Сотни знакомых запахов разом обрушились на него, почти сбив с ног. Отлепившись от дверного косяка, он опустился на стул, пока мама заканчивала устраивать что-то на плите. Её руки пахли сырой картошкой и детством, когда она положила их на его плечи, внимательно заглядывая ему в лицо.
- Я чёртов идиот, мама. Прости меня.
- Пообедаешь с нами? – спросила мама, как ни в чём не бывало, когда наконец он перестал прижиматься к её груди, такой тёплой по сравнению со всем остальным.
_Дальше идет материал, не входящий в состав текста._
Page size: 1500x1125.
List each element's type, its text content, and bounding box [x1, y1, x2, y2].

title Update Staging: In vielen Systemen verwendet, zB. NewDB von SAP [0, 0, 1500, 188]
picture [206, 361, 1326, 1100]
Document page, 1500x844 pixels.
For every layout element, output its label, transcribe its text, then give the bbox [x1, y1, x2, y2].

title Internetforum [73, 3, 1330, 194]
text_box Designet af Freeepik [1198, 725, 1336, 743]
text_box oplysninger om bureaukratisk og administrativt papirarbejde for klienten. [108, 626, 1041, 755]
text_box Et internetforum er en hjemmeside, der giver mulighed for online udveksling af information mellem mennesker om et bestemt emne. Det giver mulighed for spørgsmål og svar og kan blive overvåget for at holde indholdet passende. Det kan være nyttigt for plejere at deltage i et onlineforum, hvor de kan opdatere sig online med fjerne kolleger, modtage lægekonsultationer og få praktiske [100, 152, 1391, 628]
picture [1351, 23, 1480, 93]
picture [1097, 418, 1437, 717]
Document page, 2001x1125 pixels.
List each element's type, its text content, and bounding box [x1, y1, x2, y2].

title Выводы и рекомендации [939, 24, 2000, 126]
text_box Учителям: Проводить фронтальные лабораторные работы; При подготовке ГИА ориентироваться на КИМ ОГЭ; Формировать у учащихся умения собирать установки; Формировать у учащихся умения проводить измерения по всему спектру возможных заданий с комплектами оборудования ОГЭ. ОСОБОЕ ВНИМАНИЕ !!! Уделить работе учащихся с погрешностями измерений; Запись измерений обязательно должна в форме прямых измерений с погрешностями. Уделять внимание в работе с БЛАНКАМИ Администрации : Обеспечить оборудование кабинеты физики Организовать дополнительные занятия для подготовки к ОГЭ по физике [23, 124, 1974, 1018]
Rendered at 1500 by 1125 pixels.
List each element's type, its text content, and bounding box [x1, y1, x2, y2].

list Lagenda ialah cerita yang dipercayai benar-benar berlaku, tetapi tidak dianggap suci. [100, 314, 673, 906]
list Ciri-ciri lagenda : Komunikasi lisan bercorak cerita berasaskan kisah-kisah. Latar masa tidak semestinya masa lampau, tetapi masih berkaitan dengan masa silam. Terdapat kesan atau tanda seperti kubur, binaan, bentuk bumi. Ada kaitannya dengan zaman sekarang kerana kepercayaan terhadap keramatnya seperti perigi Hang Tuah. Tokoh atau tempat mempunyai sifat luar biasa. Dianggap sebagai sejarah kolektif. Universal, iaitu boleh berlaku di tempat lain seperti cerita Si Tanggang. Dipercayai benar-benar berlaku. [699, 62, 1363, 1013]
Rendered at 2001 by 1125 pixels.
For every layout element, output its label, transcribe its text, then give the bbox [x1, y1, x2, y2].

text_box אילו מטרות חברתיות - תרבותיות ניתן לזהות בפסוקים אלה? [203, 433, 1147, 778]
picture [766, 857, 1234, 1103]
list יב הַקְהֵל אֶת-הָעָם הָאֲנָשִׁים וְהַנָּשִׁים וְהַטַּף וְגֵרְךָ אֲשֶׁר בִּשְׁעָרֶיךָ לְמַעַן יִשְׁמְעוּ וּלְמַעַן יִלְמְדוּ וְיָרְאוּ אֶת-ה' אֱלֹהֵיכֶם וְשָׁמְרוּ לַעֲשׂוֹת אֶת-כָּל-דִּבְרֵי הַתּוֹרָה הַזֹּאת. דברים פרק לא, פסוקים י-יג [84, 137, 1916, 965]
Это было первое, чему он порадовался в новой жизни: маминому супу. Густому и прекрасно горячему; она поставила перед ним дымящуюся тарелку, и Гилберт как будто ожил, впервые за последние недели ощутив дыхание тепла. Полный того «мертвяка», от которого он с таким трудом отказывался всё это время, куриный суп с варёной лапшой, варёными овощами, насыщенным бульоном показался ему эликсиром жизни. Он ел и ел, и доел чуть ли не всю кастрюлю до дна перед тем, как уйти наверх и несколько дней подряд проспать в своей детской комнате, где ещё сидели его плюшевые собаки и висели постеры с подростковой поры.
Гилберт пробыл у родителей неделю, прежде чем вернуться в крысятник. Почва под ногами продолжала быть изнурительно зыбкой, и за что держаться, он по-прежнему не знал. Но холод внутри слегка отпустил его, а значит, можно было жить.
Целей стать выдающимся больше не было; целей найти родную душу и подавно. Так и не увидев других перспектив, Гилберт возобновил учёбу в колледже; в редакции простили единственный пропущенный дедлайн. Агент продолжал предлагать ему кастинги, и было интересно выбирать роли, ориентируясь теперь только на свои критерии. Он снялся в паре фильмов, которые ему понравились - небольших авторских проектах, которые давали почувствовать себя актёром, но не приносили ни прибыли, ни признания. Прежние ненаписанные тексты по-прежнему вертелись в голове, иногда прорываясь на бумагу разрозненными клочками. Невозможность слепить из них хоть что-то цельное всколыхивала мутную тошноту.
Он уже смирился, что так всё и будет. Он закончит колледж, защитит диплом по какой-нибудь теме вроде «Особенности ремарки в пьесах XVII века» или «Концепт мужского бесплодия в литературе раннего постмодернизма», и это будет, наверное, единственный его большой текст, который он сможет довести до конца, который прочтут другие. Найдёт работу по специальности – пойдёт преподавать литературу в школу на полную ставку, или попросит повышения в редакции, чтобы стать редактором и совершенствовать чужие тексты, раз не смог дописать свои. Время от времени, может быть, будет сниматься или играть где-нибудь – до тех пор, пока агент не найдёт себе нового актера, более талантливого и фактурного, и кастинги медленно сойдут на нет. Тогда и начнется та обычная жизнь, в которой тысячам людей удаётся быть так безыскусно счастливыми. Наверное, думал Гилберт, об этом он и должен мечтать, раз судьба так недвусмысленно дала ему понять, насколько не для него те успехи, которые суждены исключительным, талантливым и выдающимся – кому-то, кто достоин чужой любви.
Он вернулся рано с работы и снова боролся с тошнотой, которая то и дело теперь напоминала ему о собственной никчёмности, стоило взяться за тетрадь, когда на кухню крысятника ворвался Стивен, свежий, румяный и вновь подозрительно серьёзный.